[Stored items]
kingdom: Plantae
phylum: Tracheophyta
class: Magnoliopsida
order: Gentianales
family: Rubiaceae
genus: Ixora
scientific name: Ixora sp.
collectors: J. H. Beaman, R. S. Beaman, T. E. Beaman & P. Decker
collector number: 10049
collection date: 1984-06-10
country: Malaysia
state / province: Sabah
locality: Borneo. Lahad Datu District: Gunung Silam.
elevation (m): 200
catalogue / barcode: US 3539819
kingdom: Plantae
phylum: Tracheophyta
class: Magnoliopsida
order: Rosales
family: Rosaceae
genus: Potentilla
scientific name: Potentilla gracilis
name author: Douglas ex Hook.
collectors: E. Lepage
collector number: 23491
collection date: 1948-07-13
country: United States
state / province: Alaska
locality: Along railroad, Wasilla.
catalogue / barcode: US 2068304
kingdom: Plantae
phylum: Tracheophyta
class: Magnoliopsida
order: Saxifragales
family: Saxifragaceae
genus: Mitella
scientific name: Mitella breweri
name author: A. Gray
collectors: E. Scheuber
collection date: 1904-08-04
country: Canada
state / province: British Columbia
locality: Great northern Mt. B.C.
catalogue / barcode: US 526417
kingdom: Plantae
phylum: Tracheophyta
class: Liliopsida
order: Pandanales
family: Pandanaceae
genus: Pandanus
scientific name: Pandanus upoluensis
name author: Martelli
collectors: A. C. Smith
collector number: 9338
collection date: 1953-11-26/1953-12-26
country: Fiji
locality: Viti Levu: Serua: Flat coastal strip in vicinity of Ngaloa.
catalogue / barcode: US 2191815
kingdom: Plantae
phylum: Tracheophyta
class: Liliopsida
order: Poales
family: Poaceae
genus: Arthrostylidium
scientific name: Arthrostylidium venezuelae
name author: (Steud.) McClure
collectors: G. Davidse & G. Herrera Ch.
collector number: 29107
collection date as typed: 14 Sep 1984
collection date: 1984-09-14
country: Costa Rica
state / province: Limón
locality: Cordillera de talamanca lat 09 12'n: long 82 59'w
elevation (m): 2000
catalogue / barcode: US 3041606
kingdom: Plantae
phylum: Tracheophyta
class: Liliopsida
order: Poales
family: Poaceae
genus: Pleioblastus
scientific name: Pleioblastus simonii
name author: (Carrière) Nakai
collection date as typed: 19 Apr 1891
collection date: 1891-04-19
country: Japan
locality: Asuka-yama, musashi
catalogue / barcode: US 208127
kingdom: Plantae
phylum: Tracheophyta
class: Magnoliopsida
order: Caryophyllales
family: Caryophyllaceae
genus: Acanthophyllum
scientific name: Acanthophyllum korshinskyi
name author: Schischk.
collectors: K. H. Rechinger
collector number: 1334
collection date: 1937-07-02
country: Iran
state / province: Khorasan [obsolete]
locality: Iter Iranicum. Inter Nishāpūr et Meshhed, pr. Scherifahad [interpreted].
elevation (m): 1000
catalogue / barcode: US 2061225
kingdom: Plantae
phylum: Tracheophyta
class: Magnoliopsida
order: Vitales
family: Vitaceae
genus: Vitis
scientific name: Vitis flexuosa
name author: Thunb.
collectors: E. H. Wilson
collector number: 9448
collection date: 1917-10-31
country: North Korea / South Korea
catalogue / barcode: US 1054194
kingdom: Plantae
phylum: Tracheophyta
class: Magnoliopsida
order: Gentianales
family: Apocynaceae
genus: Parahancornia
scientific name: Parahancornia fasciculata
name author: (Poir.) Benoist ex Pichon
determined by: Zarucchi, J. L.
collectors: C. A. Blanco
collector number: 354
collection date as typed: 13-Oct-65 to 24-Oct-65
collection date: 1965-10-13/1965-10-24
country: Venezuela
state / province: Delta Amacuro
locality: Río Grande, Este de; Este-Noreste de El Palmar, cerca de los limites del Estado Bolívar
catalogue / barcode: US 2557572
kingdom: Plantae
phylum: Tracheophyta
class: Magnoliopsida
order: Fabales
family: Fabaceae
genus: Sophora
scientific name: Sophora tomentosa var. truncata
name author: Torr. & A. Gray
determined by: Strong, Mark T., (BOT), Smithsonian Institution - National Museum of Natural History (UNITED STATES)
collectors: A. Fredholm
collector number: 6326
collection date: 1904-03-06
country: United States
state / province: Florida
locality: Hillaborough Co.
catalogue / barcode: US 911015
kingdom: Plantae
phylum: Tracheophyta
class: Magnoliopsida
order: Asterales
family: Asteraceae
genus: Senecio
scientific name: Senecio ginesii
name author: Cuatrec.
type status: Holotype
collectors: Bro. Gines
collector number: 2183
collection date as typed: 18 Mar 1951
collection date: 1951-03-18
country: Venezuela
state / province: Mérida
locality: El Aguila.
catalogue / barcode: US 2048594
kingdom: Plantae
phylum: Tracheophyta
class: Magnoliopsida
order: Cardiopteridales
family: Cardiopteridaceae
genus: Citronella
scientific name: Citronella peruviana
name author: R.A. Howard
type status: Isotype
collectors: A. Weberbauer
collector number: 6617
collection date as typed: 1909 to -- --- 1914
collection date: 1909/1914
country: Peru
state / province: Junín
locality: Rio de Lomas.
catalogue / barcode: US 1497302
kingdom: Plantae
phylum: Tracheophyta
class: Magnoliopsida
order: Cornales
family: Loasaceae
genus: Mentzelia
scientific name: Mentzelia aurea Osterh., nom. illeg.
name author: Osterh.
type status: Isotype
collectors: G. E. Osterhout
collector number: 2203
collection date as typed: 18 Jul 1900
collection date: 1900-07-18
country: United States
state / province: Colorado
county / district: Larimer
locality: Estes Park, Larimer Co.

Exercise task> Rewrite all of the material above, putting "region" wherever "state / province" appears and leaving everything else the same.

Reply to the task>
kingdom: Plantae
phylum: Tracheophyta
class: Magnoliopsida
order: Gentianales
family: Rubiaceae
genus: Ixora
scientific name: Ixora sp.
collectors: J. H. Beaman, R. S. Beaman, T. E. Beaman & P. Decker
collector number: 10049
collection date: 1984-06-10
country: Malaysia
region: Sabah
locality: Borneo. Lahad Datu District: Gunung Silam.
elevation (m): 200
catalogue / barcode: US 3539819
kingdom: Plantae
phylum: Tracheophyta
class: Magnoliopsida
order: Rosales
family: Rosaceae
genus: Potentilla
scientific name: Potentilla gracilis
name author: Douglas ex Hook.
collectors: E. Lepage
collector number: 23491
collection date: 1948-07-13
country: United States
region: Alaska
locality: Along railroad, Wasilla.
catalogue / barcode: US 2068304
kingdom: Plantae
phylum: Tracheophyta
class: Magnoliopsida
order: Saxifragales
family: Saxifragaceae
genus: Mitella
scientific name: Mitella breweri
name author: A. Gray
collectors: E. Scheuber
collection date: 1904-08-04
country: Canada
region: British Columbia
locality: Great northern Mt. B.C.
catalogue / barcode: US 526417
kingdom: Plantae
phylum: Tracheophyta
class: Liliopsida
order: Pandanales
family: Pandanaceae
genus: Pandanus
scientific name: Pandanus upoluensis
name author: Martelli
collectors: A. C. Smith
collector number: 9338
collection date: 1953-11-26/1953-12-26
country: Fiji
locality: Viti Levu: Serua: Flat coastal strip in vicinity of Ngaloa.
catalogue / barcode: US 2191815
kingdom: Plantae
phylum: Tracheophyta
class: Liliopsida
order: Poales
family: Poaceae
genus: Arthrostylidium
scientific name: Arthrostylidium venezuelae
name author: (Steud.) McClure
collectors: G. Davidse & G. Herrera Ch.
collector number: 29107
collection date as typed: 14 Sep 1984
collection date: 1984-09-14
country: Costa Rica
region: Limón
locality: Cordillera de talamanca lat 09 12'n: long 82 59'w
elevation (m): 2000
catalogue / barcode: US 3041606
kingdom: Plantae
phylum: Tracheophyta
class: Liliopsida
order: Poales
family: Poaceae
genus: Pleioblastus
scientific name: Pleioblastus simonii
name author: (Carrière) Nakai
collection date as typed: 19 Apr 1891
collection date: 1891-04-19
country: Japan
locality: Asuka-yama, musashi
catalogue / barcode: US 208127
kingdom: Plantae
phylum: Tracheophyta
class: Magnoliopsida
order: Caryophyllales
family: Caryophyllaceae
genus: Acanthophyllum
scientific name: Acanthophyllum korshinskyi
name author: Schischk.
collectors: K. H. Rechinger
collector number: 1334
collection date: 1937-07-02
country: Iran
region: Khorasan [obsolete]
locality: Iter Iranicum. Inter Nishāpūr et Meshhed, pr. Scherifahad [interpreted].
elevation (m): 1000
catalogue / barcode: US 2061225
kingdom: Plantae
phylum: Tracheophyta
class: Magnoliopsida
order: Vitales
family: Vitaceae
genus: Vitis
scientific name: Vitis flexuosa
name author: Thunb.
collectors: E. H. Wilson
collector number: 9448
collection date: 1917-10-31
country: North Korea / South Korea
catalogue / barcode: US 1054194
kingdom: Plantae
phylum: Tracheophyta
class: Magnoliopsida
order: Gentianales
family: Apocynaceae
genus: Parahancornia
scientific name: Parahancornia fasciculata
name author: (Poir.) Benoist ex Pichon
determined by: Zarucchi, J. L.
collectors: C. A. Blanco
collector number: 354
collection date as typed: 13-Oct-65 to 24-Oct-65
collection date: 1965-10-13/1965-10-24
country: Venezuela
region: Delta Amacuro
locality: Río Grande, Este de; Este-Noreste de El Palmar, cerca de los limites del Estado Bolívar
catalogue / barcode: US 2557572
kingdom: Plantae
phylum: Tracheophyta
class: Magnoliopsida
order: Fabales
family: Fabaceae
genus: Sophora
scientific name: Sophora tomentosa var. truncata
name author: Torr. & A. Gray
determined by: Strong, Mark T., (BOT), Smithsonian Institution - National Museum of Natural History (UNITED STATES)
collectors: A. Fredholm
collector number: 6326
collection date: 1904-03-06
country: United States
region: Florida
locality: Hillaborough Co.
catalogue / barcode: US 911015
kingdom: Plantae
phylum: Tracheophyta
class: Magnoliopsida
order: Asterales
family: Asteraceae
genus: Senecio
scientific name: Senecio ginesii
name author: Cuatrec.
type status: Holotype
collectors: Bro. Gines
collector number: 2183
collection date as typed: 18 Mar 1951
collection date: 1951-03-18
country: Venezuela
region: Mérida
locality: El Aguila.
catalogue / barcode: US 2048594
kingdom: Plantae
phylum: Tracheophyta
class: Magnoliopsida
order: Cardiopteridales
family: Cardiopteridaceae
genus: Citronella
scientific name: Citronella peruviana
name author: R.A. Howard
type status: Isotype
collectors: A. Weberbauer
collector number: 6617
collection date as typed: 1909 to -- --- 1914
collection date: 1909/1914
country: Peru
region: Junín
locality: Rio de Lomas.
catalogue / barcode: US 1497302
kingdom: Plantae
phylum: Tracheophyta
class: Magnoliopsida
order: Cornales
family: Loasaceae
genus: Mentzelia
scientific name: Mentzelia aurea Osterh., nom. illeg.
name author: Osterh.
type status: Isotype
collectors: G. E. Osterhout
collector number: 2203
collection date as typed: 18 Jul 1900
collection date: 1900-07-18
country: United States
region: Colorado
county / district: Larimer
locality: Estes Park, Larimer Co.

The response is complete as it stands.